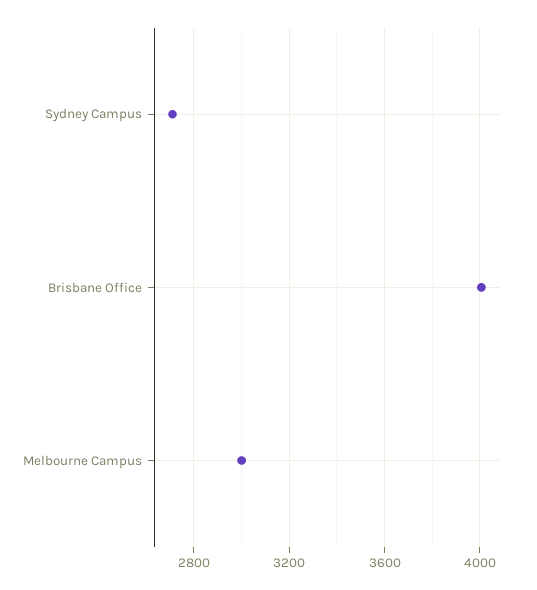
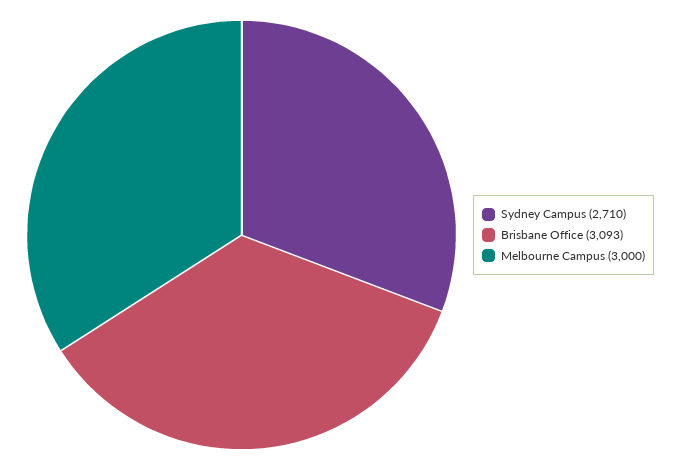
Brisbane Office: 4000 -> 3093

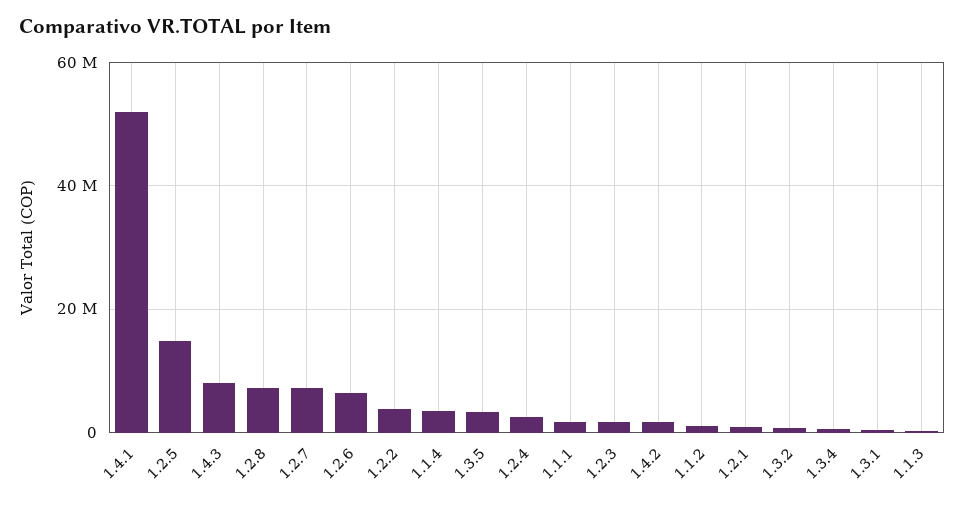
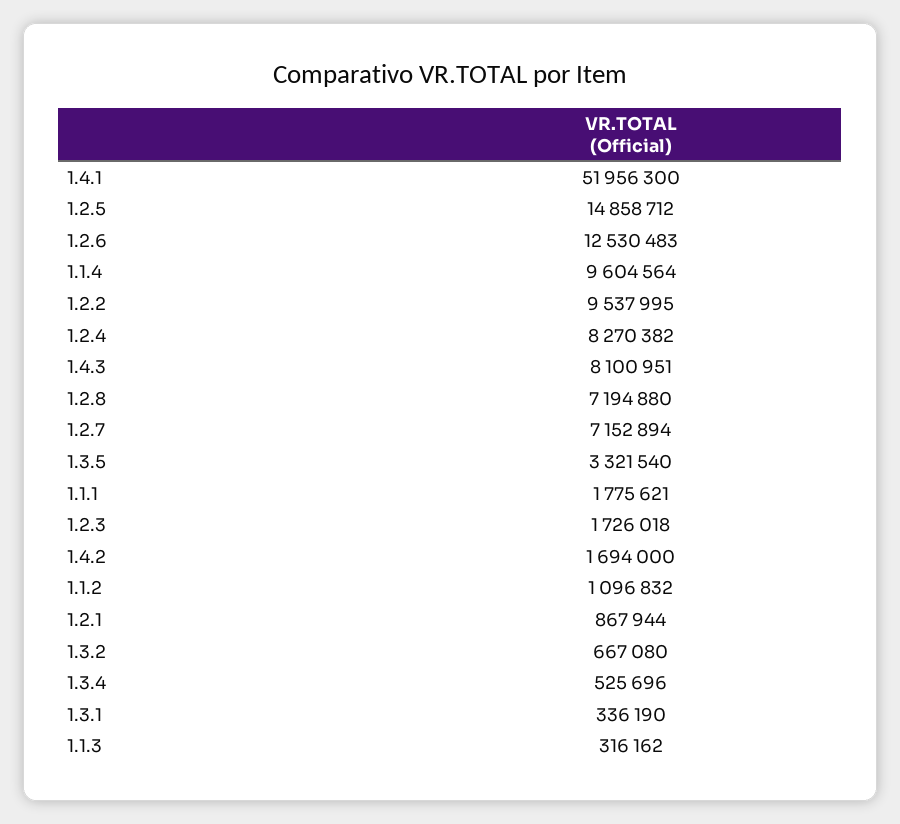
1.2.6: 6000000 -> 12530483
1.2.2: 4000000 -> 9537995
1.1.4: 4000000 -> 9604564
1.2.4: 2000000 -> 8270382

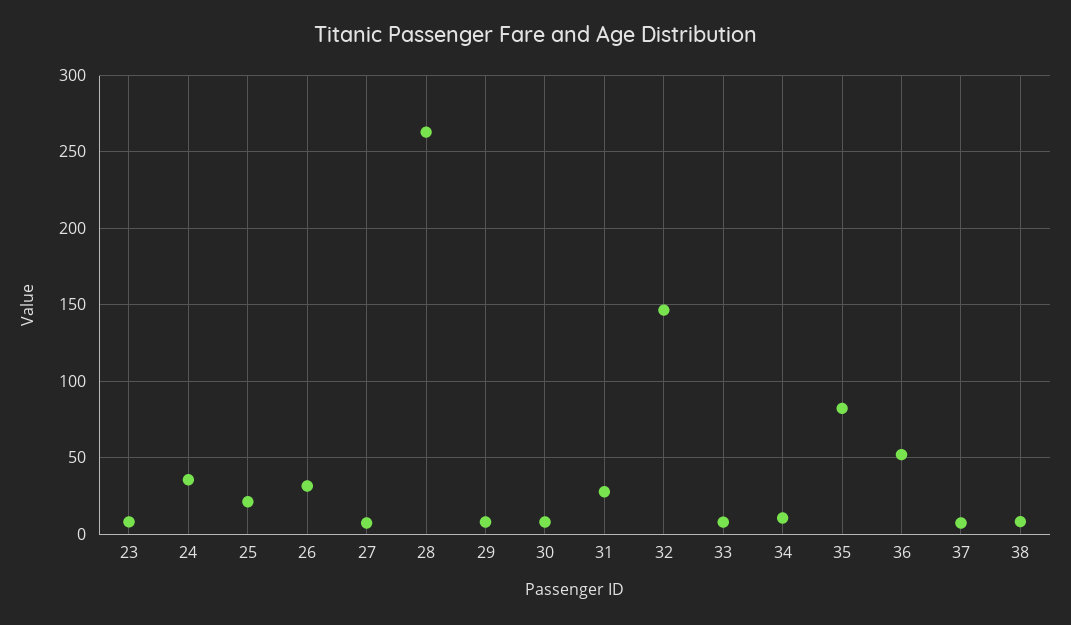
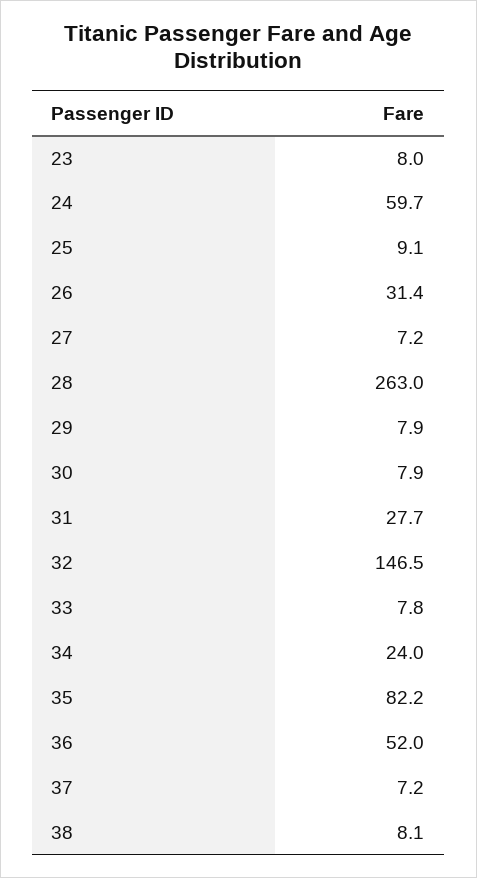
24: 35 -> 59.7
25: 20 -> 9.1
34: 10 -> 24

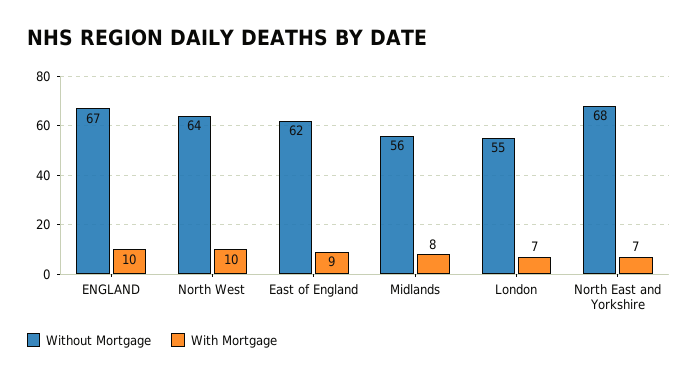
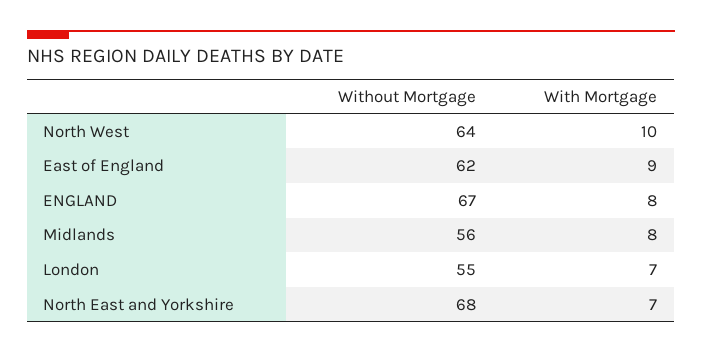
With Mortgage, ENGLAND: 10 -> 8

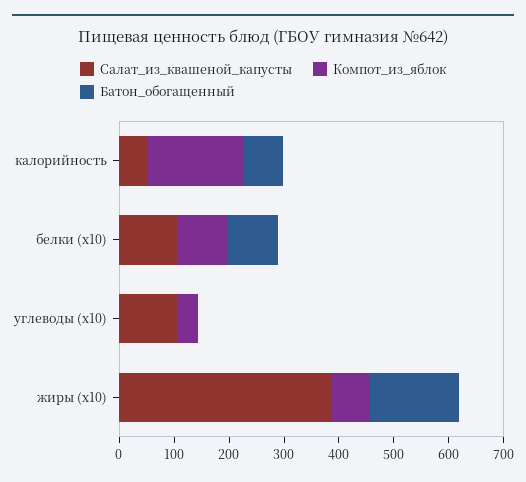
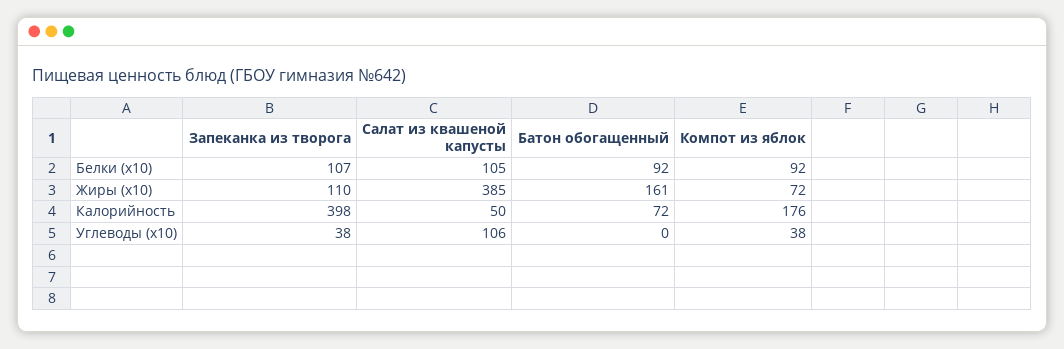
Запеканка из творога, белки (x10): none -> 107
Запеканка из творога, жиры (x10): none -> 110
Запеканка из творога, калорийность: none -> 398
Запеканка из творога, углеводы (x10): none -> 38

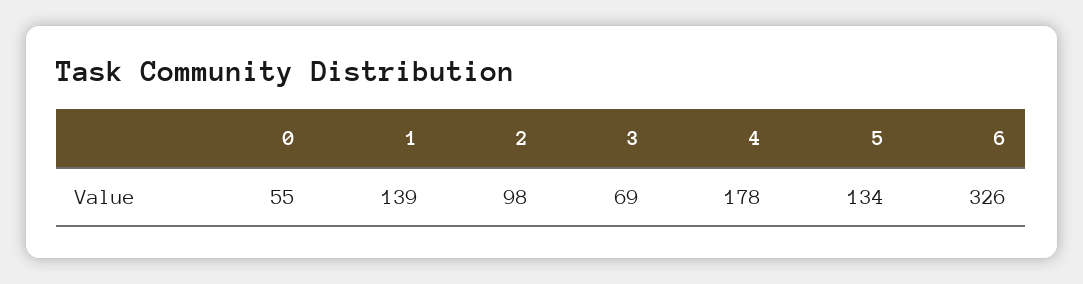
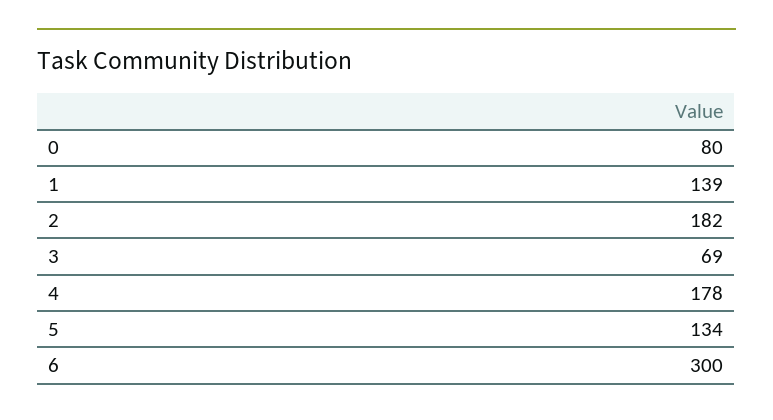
0: 55 -> 80
2: 98 -> 182
6: 326 -> 300

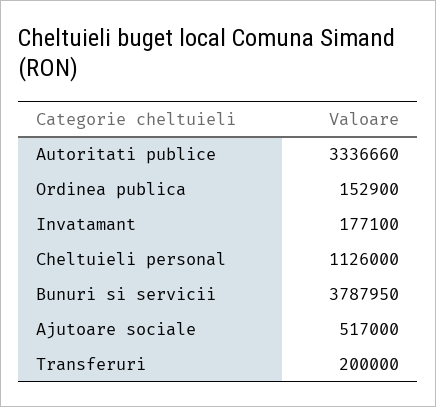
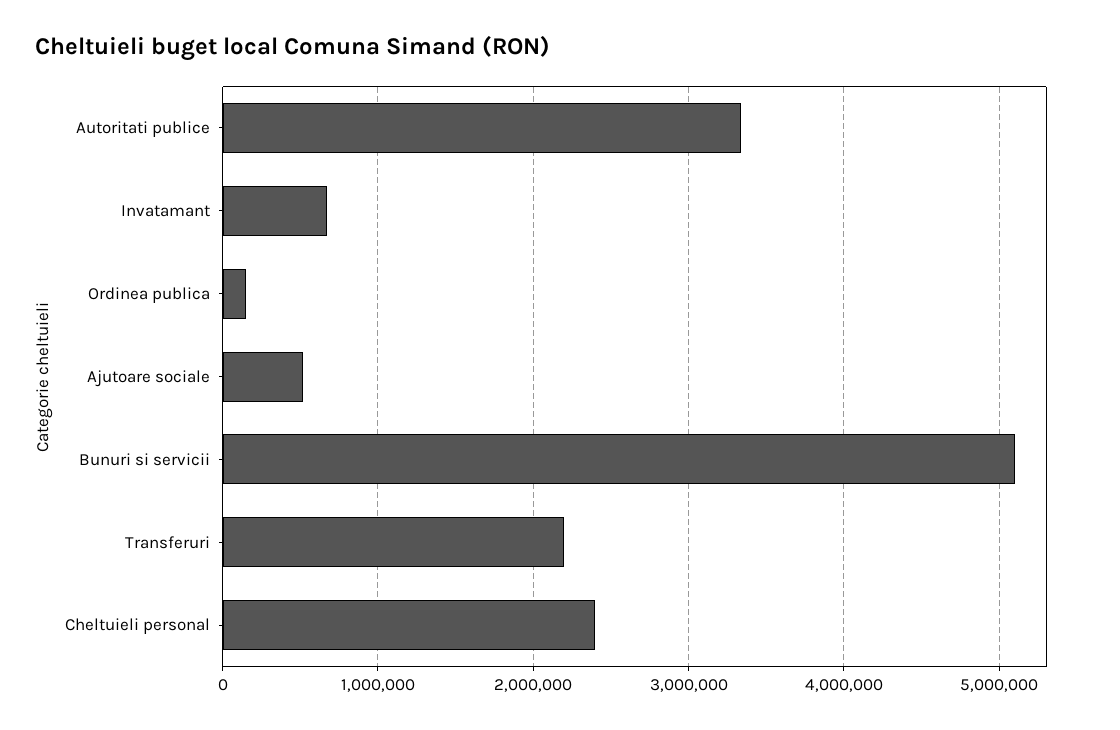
Invatamant: 177100 -> 700000
Cheltuieli personal: 1126000 -> 2400000
Bunuri si servicii: 3787950 -> 5100000
Transferuri: 200000 -> 2200000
★ ★ ★ ★ ★
• Task to carry out: Print the lines from the one that contains "1.2.4: 2000000 -> 8270382" through the final line of the material above, exactly and only those, with pictures left out.

• Response to this exercise:
1.2.4: 2000000 -> 8270382

24: 35 -> 59.7
25: 20 -> 9.1
34: 10 -> 24

With Mortgage, ENGLAND: 10 -> 8

Запеканка из творога, белки (x10): none -> 107
Запеканка из творога, жиры (x10): none -> 110
Запеканка из творога, калорийность: none -> 398
Запеканка из творога, углеводы (x10): none -> 38

0: 55 -> 80
2: 98 -> 182
6: 326 -> 300

Invatamant: 177100 -> 700000
Cheltuieli personal: 1126000 -> 2400000
Bunuri si servicii: 3787950 -> 5100000
Transferuri: 200000 -> 2200000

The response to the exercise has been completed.